"It’s not a toy like the others": pediatricians warn of the dangers of trampolines

Accidents are more and more common, in gardens or playrooms, according to the latest surveys on the subject. Doctors warn parents.

A trampoline accident can be “extremely painful, to the point of having to give morphine to children”. Worried about the increase in pediatric fractures linked to these facilities, Nicolas Winter is sounding the alarm. This pediatric emergency doctor at the hospital in Valenciennes, in the North, warns that certain injuries may require an operation and the fitting of pins. “Then it’s a minimum of six weeks in plaster.”

In a series of tweets, he warned and reminded – radios of young patients in support – that trampolines were “one of the first providers of fractures” in his services. Installations whose, according to him, the risks are still too often minimized, even ignored.

“It’s a public health message,” he adds. “You don’t put a baby who can barely walk or even a 3-year-old child on a trampoline, it’s not a toy like the others.”

“Dramatic” accidents

Trampoline accidents are indeed more and more frequent: according to a French study carried out between 2008 and 2016, they have been multiplied by ten in eight years. Public Health France identifies 4154 cases in minors, between 2004 and 2014, with an overrepresentation of children aged 5 to 9 years.

The danger concerns both trampolines installed in gardens and in playrooms. Even though, according to another study, accidents are more serious when they occur in a trampoline park, with fractures two to three times more frequent than at home.

“Accidents are numerous and sometimes serious, which leads to over-consumption of medicine, particularly in the emergency room and in the pediatric surgery departments”, is alarmed for BFMTV.com Raphaël Vialle, head of the orthopedic and restorative surgery department of the child at Armand Trousseau Hospital in Paris.

“A few isolated accidents can be particularly dramatic and lead to severe and permanent disability or even death in the event of serious head trauma,” adds the doctor.

“Butter lump” fractures

A French study, published this year, showed that in 16% of cases, the lesions are severe and require surgery under general anesthesia.

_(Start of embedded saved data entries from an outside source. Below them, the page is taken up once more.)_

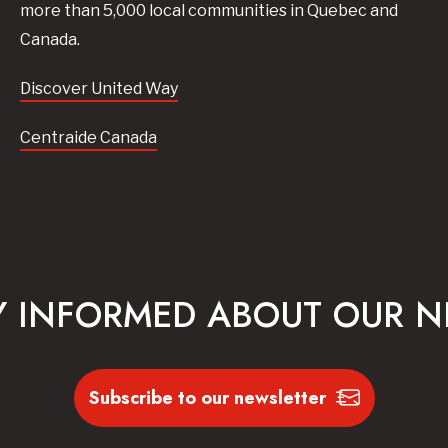
more than 5,000 local communities in Quebec and
Canada.
Discover United Way
Centraide Canada
Y INFORMED ABOUT OUR 
Subscribe to our newsletter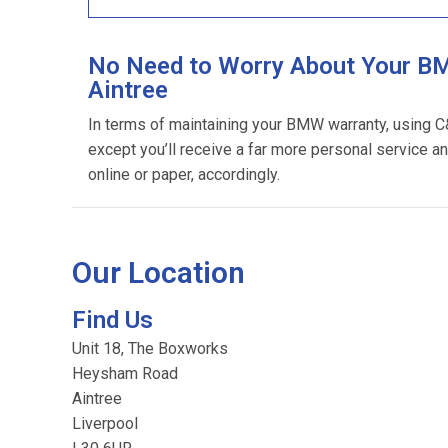
No Need to Worry About Your BM
Aintree
In terms of maintaining your BMW warranty, using 
except you’ll receive a far more personal service an
online or paper, accordingly.
Our Location
Find Us
Unit 18, The Boxworks
Heysham Road
Aintree
Liverpool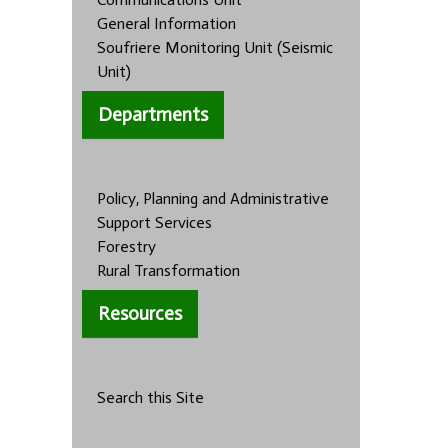
General Information
Soufriere Monitoring Unit (Seismic
Unit)
Departments
Policy, Planning and Administrative
Support Services
Forestry
Rural Transformation
Resources
Search this Site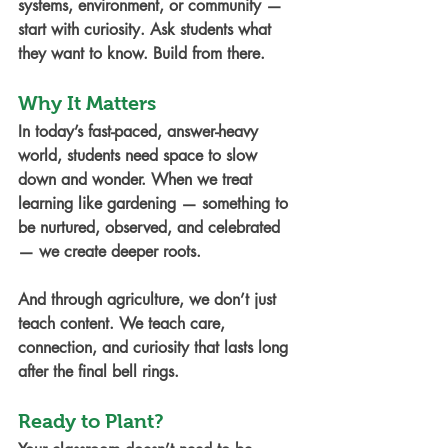
systems, environment, or community — 
start with curiosity. Ask students what 
they want to know. Build from there.
Why It Matters
In today’s fast-paced, answer-heavy 
world, students need space to slow 
down and wonder. When we treat 
learning like gardening — something to 
be nurtured, observed, and celebrated 
— we create deeper roots.
And through agriculture, we don’t just 
teach content. We teach care, 
connection, and curiosity that lasts long 
after the final bell rings.
Ready to Plant?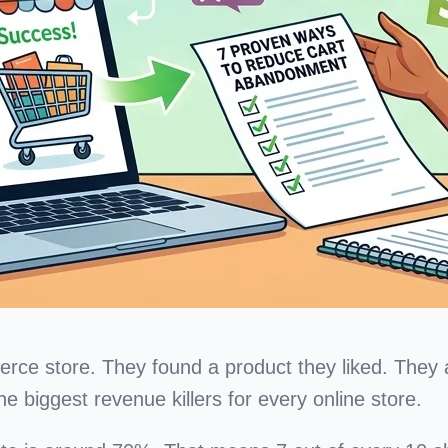
e store. They found a product they liked. They add
e biggest revenue killers for every online store.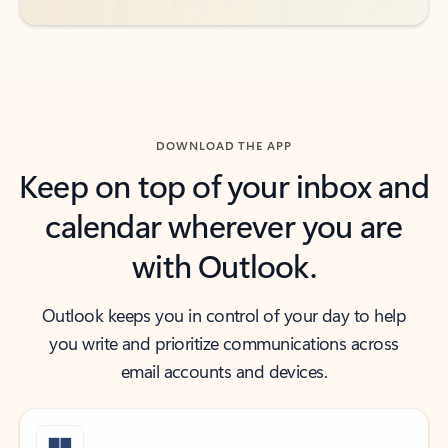
DOWNLOAD THE APP
Keep on top of your inbox and
calendar wherever you are
with Outlook.
Outlook keeps you in control of your day to help
you write and prioritize communications across
email accounts and devices.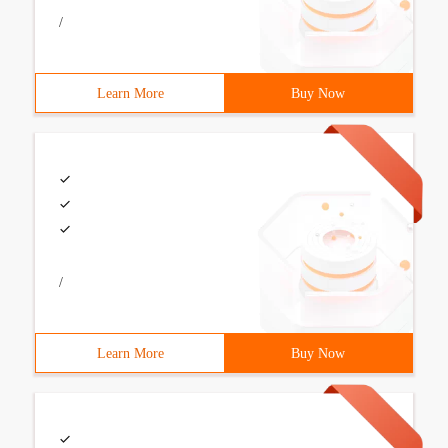
/
Learn More
Buy Now
/
Learn More
Buy Now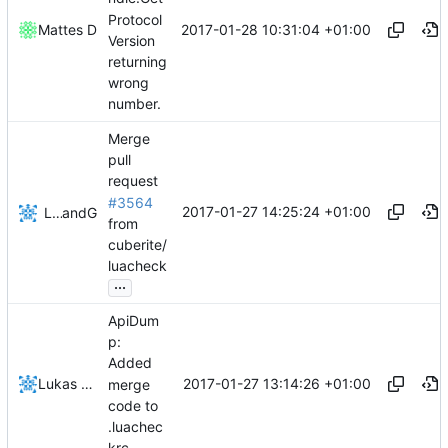
Protocol
2017-01-28 10:31:04 +01:00
Mattes D
Version
returning
wrong
number.
Merge
pull
request
#3564
2017-01-27 14:25:24 +01:00
Lukas Pioch
and
GitHub
from
cuberite/
luacheck
...
ApiDum
p:
Added
2017-01-27 13:14:26 +01:00
Lukas Pioch
merge
code to
.luachec
krc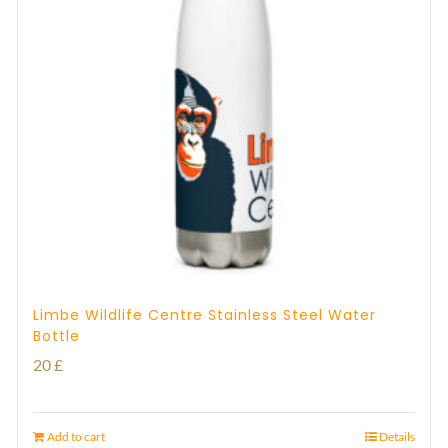
Limbe Wildlife Centre Stainless Steel Water
Bottle
20
£
Add to cart
Details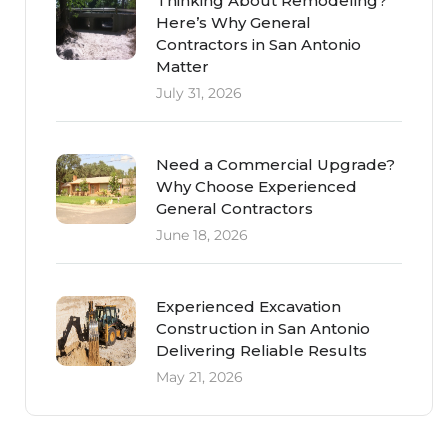
Thinking About Remodeling?
Here’s Why General
Contractors in San Antonio
Matter
July 31, 2026
Need a Commercial Upgrade?
Why Choose Experienced
General Contractors
June 18, 2026
Experienced Excavation
Construction in San Antonio
Delivering Reliable Results
May 21, 2026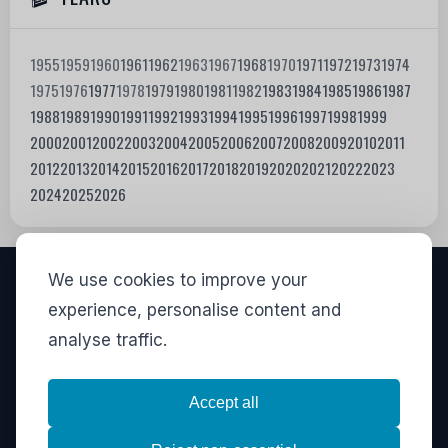
1955
1959
1960
1961
1962
1963
1967
1968
1970
1971
1972
1973
1974
1975
1976
1977
1978
1979
1980
1981
1982
1983
1984
1985
1986
1987
1988
1989
1990
1991
1992
1993
1994
1995
1996
1997
1998
1999
2000
2001
2002
2003
2004
2005
2006
2007
2008
2009
2010
2011
2012
2013
2014
2015
2016
2017
2018
2019
2020
2021
2022
2023
2024
2025
2026
We use cookies to improve your
VISITORS
experience, personalise content and
analyse traffic.
835,533
View stats
LINKS
Accept all
Privacy
·
Contact
·
Stats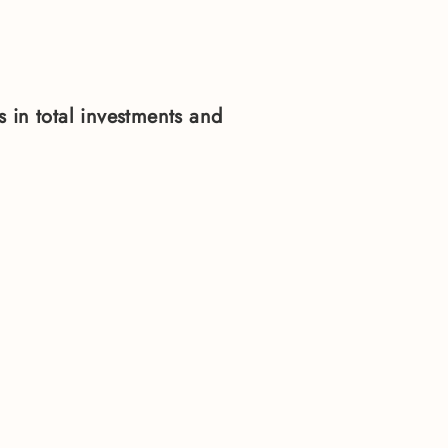
 in total investments and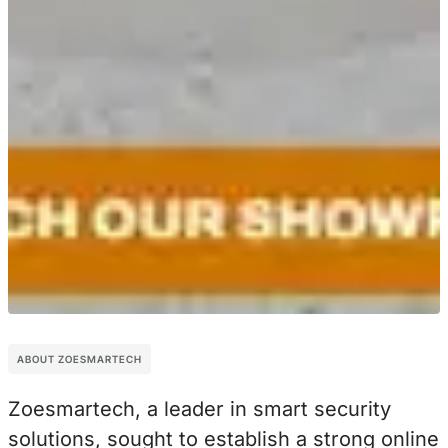
ABOUT ZOESMARTECH
Zoesmartech, a leader in smart security
solutions, sought to establish a strong online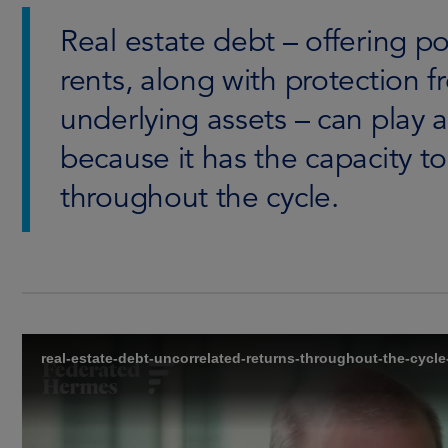
Real estate debt – offering p
rents, along with protection fr
underlying assets – can play a 
because it has the capacity t
throughout the cycle.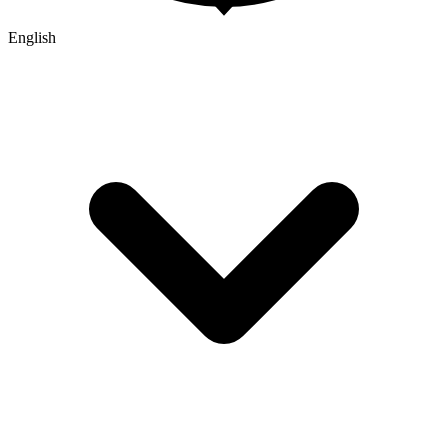
English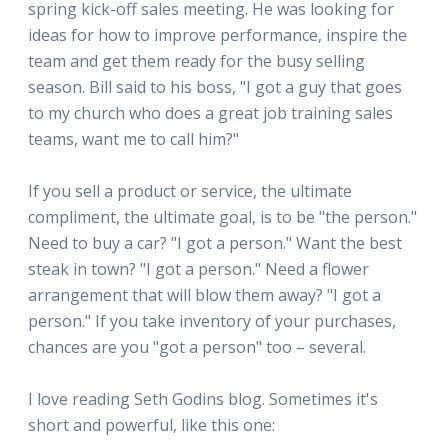
spring kick-off sales meeting. He was looking for
ideas for how to improve performance, inspire the
team and get them ready for the busy selling
season. Bill said to his boss, "I got a guy that goes
to my church who does a great job training sales
teams, want me to call him?"
If you sell a product or service, the ultimate
compliment, the ultimate goal, is to be "the person."
Need to buy a car? "I got a person." Want the best
steak in town? "I got a person." Need a flower
arrangement that will blow them away? "I got a
person." If you take inventory of your purchases,
chances are you "got a person" too – several.
I love reading Seth Godins blog. Sometimes it's
short and powerful, like this one:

“The children, propelled upwards, lose their balance”, analyzes the doctor Nicolas Winter. “They place their hands in extension to catch themselves and fall back on the membrane of the trampoline.”

“That’s how we often end up with ‘butter clod’ fractures (a bone that twists or crushes on itself, the most common fracture in children, editor’s note) of both wrists “, continues the emergency doctor. “But I’ve also seen tibia or femur fractures, it’s even more painful.”

Prohibited for children under 6?

Andreas Werner, president of the French Association of Ambulatory Pediatrics (Afpa), recalls certain imperative safety rules for BFMTV.com: only one child on the trampoline, always under the supervision of an adult, to avoid any salto or dangerous figure .

“It wouldn’t occur to anyone to leave a child alone in a swimming pool. Well, it’s the same. an adult, they can crash into each other. And with the rebound, the child risks being ejected.”

But “even by respecting the safety instructions, it is a sporting activity much more dangerous than any other sport”, he is indignant for BFMTV.com. “An example: the springs are rarely protected, the child can fall on them and hurt themselves all the more.” For him, trampolines should purely and simply be prohibited for children under 6 years old.